Ever since an American cruiser was damaged by one of Saddam Hussein’s rising mines, also known as bottom mines, in the Iraq War, the U.S. Navy has pushed a crash program to develop a new generation of mines. The U.S. Naval Mine and Anti-Submarine Warfare Command has also been focused on developing counterparts to the fearsome Chinese naval “assassin’s mace,” which is propelled by a rocket engine.
A rising mine, which is effective only in shallow waters, rests atop a small platform on the sea floor under a camouflage of sand and gravel. Its detection system uses acoustics and magnetic readings to pick up enemy ships and submarines. When activated, jets of compressed air or solid-fuel rockets lift the bomb, which self-guides toward the magnetic center of the target. The blast rips the keel, splitting the ship or submarine into two neat pieces, just as was done to the RKOS Cheonan.
A lateral-fired torpedo, in contrast, “holes” the target’s hull, tilting the vessel in the classic war movie manner. The South Korean government displayed to the press the intact propeller shaft of a torpedo that supposedly struck the Cheonan. Since torpedoes travel between 40-50 knots per hour (which is faster than collision tests for cars), a drive shaft would crumble upon impacting the hull and its bearing and struts would be shattered or bent by the high-powered blast.
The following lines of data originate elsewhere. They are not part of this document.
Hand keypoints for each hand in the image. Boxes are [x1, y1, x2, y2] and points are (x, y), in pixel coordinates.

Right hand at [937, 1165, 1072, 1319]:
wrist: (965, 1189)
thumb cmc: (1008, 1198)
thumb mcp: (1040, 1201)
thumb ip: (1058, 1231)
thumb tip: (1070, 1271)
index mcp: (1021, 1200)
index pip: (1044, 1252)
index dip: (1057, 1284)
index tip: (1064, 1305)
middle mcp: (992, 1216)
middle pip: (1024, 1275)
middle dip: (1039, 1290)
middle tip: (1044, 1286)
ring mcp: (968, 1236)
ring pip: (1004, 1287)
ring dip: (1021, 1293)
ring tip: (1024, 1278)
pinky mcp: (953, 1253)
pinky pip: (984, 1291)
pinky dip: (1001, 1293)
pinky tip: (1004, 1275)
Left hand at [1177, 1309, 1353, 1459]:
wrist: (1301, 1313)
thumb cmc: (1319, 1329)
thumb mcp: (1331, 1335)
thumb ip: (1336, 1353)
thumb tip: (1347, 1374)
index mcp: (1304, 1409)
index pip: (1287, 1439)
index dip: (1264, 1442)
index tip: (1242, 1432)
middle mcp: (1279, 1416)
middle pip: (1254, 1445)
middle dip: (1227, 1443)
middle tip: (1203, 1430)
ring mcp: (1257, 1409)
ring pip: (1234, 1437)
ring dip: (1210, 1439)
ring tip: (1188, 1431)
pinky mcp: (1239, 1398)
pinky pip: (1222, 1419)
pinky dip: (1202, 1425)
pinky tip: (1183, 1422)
The initial South Korean review stated that the explosive was gunpowder, which would conform to North Korea’s crude munitions. This claim was later overturned by the inquiry board, which found the chemical residues to be similar to German advanced explosives. Due to sanctions against Pyongyang and its few allies, it is hardly credible that North Korea could obtain NATO-grade ordnance.
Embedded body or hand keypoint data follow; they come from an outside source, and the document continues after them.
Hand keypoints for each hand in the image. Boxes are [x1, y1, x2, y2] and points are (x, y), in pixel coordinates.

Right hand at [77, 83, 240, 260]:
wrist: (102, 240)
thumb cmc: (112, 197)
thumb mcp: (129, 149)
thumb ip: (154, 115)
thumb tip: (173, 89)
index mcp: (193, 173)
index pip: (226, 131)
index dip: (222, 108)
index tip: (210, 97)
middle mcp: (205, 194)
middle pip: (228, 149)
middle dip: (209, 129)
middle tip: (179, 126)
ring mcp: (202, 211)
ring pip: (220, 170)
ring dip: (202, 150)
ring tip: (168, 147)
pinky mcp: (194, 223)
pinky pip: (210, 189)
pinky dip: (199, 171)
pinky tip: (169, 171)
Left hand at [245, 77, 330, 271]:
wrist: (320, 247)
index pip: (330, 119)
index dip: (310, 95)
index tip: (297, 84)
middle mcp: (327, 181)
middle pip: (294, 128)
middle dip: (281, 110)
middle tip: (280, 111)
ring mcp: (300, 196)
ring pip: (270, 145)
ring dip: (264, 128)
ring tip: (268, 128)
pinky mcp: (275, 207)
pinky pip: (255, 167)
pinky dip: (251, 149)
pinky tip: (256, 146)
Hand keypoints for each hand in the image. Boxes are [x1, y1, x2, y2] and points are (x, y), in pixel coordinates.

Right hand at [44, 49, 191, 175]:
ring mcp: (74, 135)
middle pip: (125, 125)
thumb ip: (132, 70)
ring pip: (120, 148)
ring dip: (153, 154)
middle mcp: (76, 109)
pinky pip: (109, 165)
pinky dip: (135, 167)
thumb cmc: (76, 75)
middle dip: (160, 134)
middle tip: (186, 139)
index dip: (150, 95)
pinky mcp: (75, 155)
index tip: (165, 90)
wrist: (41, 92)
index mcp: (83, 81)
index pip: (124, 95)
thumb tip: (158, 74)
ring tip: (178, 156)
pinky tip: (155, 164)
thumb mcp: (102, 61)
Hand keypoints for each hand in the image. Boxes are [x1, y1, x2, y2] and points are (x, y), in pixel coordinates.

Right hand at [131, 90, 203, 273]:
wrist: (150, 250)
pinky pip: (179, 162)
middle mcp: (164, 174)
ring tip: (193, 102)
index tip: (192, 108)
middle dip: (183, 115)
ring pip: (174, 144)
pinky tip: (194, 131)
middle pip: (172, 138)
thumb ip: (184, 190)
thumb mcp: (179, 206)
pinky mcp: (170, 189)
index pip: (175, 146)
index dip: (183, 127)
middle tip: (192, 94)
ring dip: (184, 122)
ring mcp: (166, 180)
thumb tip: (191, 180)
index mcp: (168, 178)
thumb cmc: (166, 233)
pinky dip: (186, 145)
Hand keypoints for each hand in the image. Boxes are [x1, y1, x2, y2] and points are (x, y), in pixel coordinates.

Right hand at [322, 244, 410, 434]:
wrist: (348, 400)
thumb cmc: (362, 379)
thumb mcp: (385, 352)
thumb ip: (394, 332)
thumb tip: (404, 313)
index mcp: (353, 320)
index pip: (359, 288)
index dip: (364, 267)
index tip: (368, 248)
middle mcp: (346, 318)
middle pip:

Thus, the mystery centers on the USNS Salvor, which happened to be yet right near Byeongyang Island at the time of the Cheonan sinking and far from its home base, Pearl Harbor. The inquiry board in Seoul has not questioned the officers and divers of the Salvor, which oddly is not under the command of the 7th Fleet but controlled by the innocuous-sounding Military Sealift Command. Diving-support ships like the Salvor are closely connected with the Office of Naval Intelligence since their duties include secret operations such as retrieving weapons from sunken foreign ships, scouting harbor channels and laying mines, as when the Salvor trained Royal Thai Marine divers in mine-laying in the Gulf of Thailand in 2006, for example.
The Salvor’s presence points to an inadvertent release of a rising mine, perhaps because its activation system was not switched off. A human error or technical glitch is very much within the realm of possibility due to the swift current and strong tides that race through the Byeongnyeong Channel. The arduous task of mooring the launch platforms to the sea floor allows the divers precious little time for double-checking the electronic systems.
If indeed it was an American rising mine that sank the Cheonan, it would constitute a friendly-fire accident. That in itself is not grounds for a criminal investigation against the presidential office and, at worst, amounts only to negligence by the military. However, any attempt to falsify evidence and engage in a media cover-up for political purposes constitutes tampering, fraud, perjury and possibly treason.
Yoichi Shimatsu, former editor of the Japan Times, is an environmental consultant and a commentator on Asian affairs for CCTV-9 Dialogue.